• **PROBLEM DESCRIPTION**
Can you quote the whole listing below, line for line, without changing a single character?

• **SUPPLIED DATA**
+++
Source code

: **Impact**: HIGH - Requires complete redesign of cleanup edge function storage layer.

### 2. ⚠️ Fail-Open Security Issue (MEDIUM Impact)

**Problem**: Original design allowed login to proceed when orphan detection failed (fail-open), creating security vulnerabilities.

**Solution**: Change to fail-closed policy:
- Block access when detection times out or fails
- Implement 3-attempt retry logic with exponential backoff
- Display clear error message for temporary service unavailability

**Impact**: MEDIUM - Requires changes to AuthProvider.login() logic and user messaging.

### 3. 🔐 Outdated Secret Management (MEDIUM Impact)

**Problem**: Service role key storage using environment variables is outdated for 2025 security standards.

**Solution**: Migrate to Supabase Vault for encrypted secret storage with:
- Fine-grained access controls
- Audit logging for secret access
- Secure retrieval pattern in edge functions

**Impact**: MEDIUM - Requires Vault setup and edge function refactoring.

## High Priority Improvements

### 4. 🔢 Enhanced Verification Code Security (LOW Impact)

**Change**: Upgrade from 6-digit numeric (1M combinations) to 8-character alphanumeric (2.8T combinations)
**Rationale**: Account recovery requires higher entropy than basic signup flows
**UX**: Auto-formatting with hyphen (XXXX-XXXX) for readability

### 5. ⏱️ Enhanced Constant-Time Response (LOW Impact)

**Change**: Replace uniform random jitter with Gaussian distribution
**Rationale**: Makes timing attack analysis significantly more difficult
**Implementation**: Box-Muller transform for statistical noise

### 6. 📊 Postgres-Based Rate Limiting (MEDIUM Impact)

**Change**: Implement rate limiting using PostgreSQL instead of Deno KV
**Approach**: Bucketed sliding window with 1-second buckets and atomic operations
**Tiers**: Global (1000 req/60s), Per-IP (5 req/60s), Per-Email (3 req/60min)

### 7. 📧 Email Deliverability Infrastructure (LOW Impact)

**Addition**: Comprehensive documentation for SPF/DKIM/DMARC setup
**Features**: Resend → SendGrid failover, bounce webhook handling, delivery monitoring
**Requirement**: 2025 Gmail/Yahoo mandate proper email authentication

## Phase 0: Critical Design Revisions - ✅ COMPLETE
+++
• **ANSWER**
Source code

: **Impact**: HIGH - Requires complete redesign of cleanup edge function storage layer.

### 2. ⚠️ Fail-Open Security Issue (MEDIUM Impact)

**Problem**: Original design allowed login to proceed when orphan detection failed (fail-open), creating security vulnerabilities.

**Solution**: Change to fail-closed policy:
- Block access when detection times out or fails
- Implement 3-attempt retry logic with exponential backoff
- Display clear error message for temporary service unavailability

**Impact**: MEDIUM - Requires changes to AuthProvider.login() logic and user messaging.

### 3. 🔐 Outdated Secret Management (MEDIUM Impact)

**Problem**: Service role key storage using environment variables is outdated for 2025 security standards.

**Solution**: Migrate to Supabase Vault for encrypted secret storage with:
- Fine-grained access controls
- Audit logging for secret access
- Secure retrieval pattern in edge functions

**Impact**: MEDIUM - Requires Vault setup and edge function refactoring.

## High Priority Improvements

### 4. 🔢 Enhanced Verification Code Security (LOW Impact)

**Change**: Upgrade from 6-digit numeric (1M combinations) to 8-character alphanumeric (2.8T combinations)
**Rationale**: Account recovery requires higher entropy than basic signup flows
**UX**: Auto-formatting with hyphen (XXXX-XXXX) for readability

### 5. ⏱️ Enhanced Constant-Time Response (LOW Impact)

**Change**: Replace uniform random jitter with Gaussian distribution
**Rationale**: Makes timing attack analysis significantly more difficult
**Implementation**: Box-Muller transform for statistical noise

### 6. 📊 Postgres-Based Rate Limiting (MEDIUM Impact)

**Change**: Implement rate limiting using PostgreSQL instead of Deno KV
**Approach**: Bucketed sliding window with 1-second buckets and atomic operations
**Tiers**: Global (1000 req/60s), Per-IP (5 req/60s), Per-Email (3 req/60min)

### 7. 📧 Email Deliverability Infrastructure (LOW Impact)

**Addition**: Comprehensive documentation for SPF/DKIM/DMARC setup
**Features**: Resend → SendGrid failover, bounce webhook handling, delivery monitoring
**Requirement**: 2025 Gmail/Yahoo mandate proper email authentication

## Phase 0: Critical Design Revisions - ✅ COMPLETE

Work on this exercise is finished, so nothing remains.